The TSC applies to the system being audited. If there's no system in production, there's nothing to audit. Pre-product organizations sometimes pursue a "readiness" assessment or a Type I audit covering design-phase controls, but a Type II audit requires a reporting period with the system operational.

Does the TSC require specific evidence formats (PDF, CSV, system export)?

No. Auditors have preferences (system-generated exports with verifiable timestamps are strongly preferred), but the TSC itself is format-agnostic. What matters is that the evidence is reliable enough to support the auditor's conclusions.

How do changes to the 2022 revised points of focus affect developer training?

The 2022 revision did not materially change the CC1.4 or CC2.2 text. It refined the points of focus across multiple criteria, mostly to reflect guidance from the COSO 2013 framework update. The training-relevant interpretive guidance is effectively unchanged.

Is there a version of the TSC that will update for 2026 or 2027?

AICPA periodically reviews the TSC and has not announced a major revision through early 2026. The most recent significant update was the 2022 points-of-focus revision.
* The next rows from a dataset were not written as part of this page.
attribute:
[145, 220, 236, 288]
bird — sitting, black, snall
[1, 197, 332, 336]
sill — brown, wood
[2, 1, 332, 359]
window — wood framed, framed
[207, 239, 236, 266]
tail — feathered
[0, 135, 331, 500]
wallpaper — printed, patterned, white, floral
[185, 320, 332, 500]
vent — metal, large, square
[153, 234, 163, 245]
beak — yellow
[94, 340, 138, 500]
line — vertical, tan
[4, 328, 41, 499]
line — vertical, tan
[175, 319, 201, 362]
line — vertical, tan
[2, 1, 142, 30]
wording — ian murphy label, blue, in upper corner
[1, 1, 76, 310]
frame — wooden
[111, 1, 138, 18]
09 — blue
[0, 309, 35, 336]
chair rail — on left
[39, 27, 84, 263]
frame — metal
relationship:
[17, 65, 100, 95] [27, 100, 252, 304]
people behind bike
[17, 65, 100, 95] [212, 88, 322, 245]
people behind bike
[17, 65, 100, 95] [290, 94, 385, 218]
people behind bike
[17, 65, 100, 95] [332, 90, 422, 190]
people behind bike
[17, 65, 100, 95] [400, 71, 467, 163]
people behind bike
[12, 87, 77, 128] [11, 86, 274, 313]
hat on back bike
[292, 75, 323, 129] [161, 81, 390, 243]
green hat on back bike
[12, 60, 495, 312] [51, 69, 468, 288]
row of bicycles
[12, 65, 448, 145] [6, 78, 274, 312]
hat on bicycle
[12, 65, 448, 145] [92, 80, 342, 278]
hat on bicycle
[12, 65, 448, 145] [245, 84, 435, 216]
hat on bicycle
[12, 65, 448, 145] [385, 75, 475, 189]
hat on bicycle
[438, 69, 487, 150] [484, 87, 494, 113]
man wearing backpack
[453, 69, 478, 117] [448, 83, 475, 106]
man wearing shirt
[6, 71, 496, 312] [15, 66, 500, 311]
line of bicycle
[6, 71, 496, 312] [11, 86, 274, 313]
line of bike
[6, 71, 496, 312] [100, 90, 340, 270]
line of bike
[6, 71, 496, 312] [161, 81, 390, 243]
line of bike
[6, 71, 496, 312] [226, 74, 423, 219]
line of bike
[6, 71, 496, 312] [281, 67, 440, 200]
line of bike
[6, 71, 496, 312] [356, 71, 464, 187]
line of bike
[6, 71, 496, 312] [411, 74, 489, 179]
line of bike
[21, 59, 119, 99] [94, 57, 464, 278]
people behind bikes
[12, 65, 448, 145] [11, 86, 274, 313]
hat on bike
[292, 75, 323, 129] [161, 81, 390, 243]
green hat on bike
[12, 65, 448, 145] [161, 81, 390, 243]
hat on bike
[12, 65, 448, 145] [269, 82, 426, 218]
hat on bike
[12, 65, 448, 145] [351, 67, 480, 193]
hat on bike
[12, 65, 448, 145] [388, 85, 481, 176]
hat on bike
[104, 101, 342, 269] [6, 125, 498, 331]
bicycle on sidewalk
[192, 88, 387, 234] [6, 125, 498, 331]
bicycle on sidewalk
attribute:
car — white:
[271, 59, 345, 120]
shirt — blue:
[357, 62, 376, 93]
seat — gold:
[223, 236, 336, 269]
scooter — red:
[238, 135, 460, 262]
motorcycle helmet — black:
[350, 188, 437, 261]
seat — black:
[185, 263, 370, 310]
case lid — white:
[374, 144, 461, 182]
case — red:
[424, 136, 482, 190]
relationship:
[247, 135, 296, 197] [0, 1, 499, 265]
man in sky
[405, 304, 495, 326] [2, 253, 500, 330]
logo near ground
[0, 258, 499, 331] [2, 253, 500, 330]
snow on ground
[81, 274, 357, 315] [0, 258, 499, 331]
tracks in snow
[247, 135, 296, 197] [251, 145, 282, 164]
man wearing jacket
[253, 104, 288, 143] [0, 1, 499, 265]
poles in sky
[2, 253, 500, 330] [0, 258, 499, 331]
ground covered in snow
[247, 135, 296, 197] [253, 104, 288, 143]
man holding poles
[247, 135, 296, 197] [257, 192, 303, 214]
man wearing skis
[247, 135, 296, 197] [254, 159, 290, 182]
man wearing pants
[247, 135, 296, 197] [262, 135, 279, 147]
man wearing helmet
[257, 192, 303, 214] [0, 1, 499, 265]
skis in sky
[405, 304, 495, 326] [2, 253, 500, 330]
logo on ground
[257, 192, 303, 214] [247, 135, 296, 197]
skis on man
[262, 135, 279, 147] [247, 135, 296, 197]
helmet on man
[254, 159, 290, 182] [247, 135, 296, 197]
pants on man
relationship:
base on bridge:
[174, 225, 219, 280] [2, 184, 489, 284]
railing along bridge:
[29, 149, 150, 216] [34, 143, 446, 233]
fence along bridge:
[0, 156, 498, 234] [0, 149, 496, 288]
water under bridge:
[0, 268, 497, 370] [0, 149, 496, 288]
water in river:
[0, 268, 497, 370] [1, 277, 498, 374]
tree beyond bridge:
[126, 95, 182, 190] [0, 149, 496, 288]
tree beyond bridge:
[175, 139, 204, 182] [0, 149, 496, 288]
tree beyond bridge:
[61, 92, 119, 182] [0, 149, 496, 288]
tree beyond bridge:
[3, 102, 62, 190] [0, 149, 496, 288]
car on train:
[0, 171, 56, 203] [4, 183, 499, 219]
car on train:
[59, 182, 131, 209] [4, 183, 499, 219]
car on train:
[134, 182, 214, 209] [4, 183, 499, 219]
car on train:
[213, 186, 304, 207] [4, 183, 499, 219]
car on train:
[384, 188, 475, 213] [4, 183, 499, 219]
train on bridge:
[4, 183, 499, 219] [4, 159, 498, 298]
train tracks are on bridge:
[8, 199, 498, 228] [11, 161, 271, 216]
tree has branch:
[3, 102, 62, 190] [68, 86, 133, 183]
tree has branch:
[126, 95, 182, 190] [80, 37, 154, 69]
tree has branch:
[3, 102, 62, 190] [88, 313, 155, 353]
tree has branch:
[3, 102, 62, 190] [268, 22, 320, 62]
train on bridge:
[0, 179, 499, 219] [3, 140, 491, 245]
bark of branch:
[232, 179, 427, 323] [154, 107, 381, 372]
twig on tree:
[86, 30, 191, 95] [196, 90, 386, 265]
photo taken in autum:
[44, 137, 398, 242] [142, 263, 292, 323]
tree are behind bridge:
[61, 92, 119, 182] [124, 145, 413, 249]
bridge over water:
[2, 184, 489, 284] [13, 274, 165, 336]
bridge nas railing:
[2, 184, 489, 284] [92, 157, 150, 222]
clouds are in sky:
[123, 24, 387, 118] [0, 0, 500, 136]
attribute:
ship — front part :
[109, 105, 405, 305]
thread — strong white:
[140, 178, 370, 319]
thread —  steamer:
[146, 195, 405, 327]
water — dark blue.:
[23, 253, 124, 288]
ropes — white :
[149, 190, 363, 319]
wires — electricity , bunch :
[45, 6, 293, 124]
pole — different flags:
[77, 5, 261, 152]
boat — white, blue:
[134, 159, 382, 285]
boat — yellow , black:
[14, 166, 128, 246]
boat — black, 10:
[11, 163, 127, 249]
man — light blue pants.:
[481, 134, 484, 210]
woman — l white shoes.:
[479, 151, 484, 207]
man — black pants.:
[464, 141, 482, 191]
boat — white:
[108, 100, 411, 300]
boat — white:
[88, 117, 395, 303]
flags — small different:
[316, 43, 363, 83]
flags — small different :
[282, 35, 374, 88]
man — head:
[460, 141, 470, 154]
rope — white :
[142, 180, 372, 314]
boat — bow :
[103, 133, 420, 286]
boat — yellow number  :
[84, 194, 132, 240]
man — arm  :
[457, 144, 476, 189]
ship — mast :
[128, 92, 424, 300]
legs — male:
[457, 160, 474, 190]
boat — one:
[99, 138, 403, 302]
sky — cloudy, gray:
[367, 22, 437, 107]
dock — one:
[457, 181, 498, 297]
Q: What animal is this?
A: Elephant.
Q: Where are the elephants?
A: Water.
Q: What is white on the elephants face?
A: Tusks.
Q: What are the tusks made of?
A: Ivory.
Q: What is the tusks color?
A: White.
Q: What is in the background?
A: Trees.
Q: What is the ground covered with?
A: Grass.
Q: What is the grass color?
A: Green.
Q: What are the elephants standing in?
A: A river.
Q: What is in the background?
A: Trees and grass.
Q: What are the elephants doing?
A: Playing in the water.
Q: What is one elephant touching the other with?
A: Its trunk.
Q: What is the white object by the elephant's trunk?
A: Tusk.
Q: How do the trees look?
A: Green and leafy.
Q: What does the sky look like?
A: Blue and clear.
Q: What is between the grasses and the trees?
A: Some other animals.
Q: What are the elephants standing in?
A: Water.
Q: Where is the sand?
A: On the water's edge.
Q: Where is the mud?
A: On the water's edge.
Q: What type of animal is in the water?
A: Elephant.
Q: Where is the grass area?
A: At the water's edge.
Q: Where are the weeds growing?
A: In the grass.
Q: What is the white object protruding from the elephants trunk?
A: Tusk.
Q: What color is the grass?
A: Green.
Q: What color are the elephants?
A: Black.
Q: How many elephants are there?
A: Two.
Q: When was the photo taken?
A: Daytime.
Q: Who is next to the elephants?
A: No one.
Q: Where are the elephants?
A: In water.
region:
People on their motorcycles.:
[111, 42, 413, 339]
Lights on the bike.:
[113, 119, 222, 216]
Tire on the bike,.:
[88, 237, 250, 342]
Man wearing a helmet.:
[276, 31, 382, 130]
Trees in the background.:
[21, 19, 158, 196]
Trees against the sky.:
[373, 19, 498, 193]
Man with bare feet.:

Any future revision would likely refine rather than restructure the training-relevant criteria, based on the pattern of prior updates.

Where should I look if my auditor is asking for something I don't see in the TSC?

Most such requests come from the auditor's professional judgment rather than from the TSC directly. Ask the auditor to cite the criterion or point of focus they're evaluating against, then compare that citation to the actual text. If the request is reasonable and operationally cheap, it's usually worth satisfying. If it feels disproportionate, a direct conversation referencing the source text is the right move.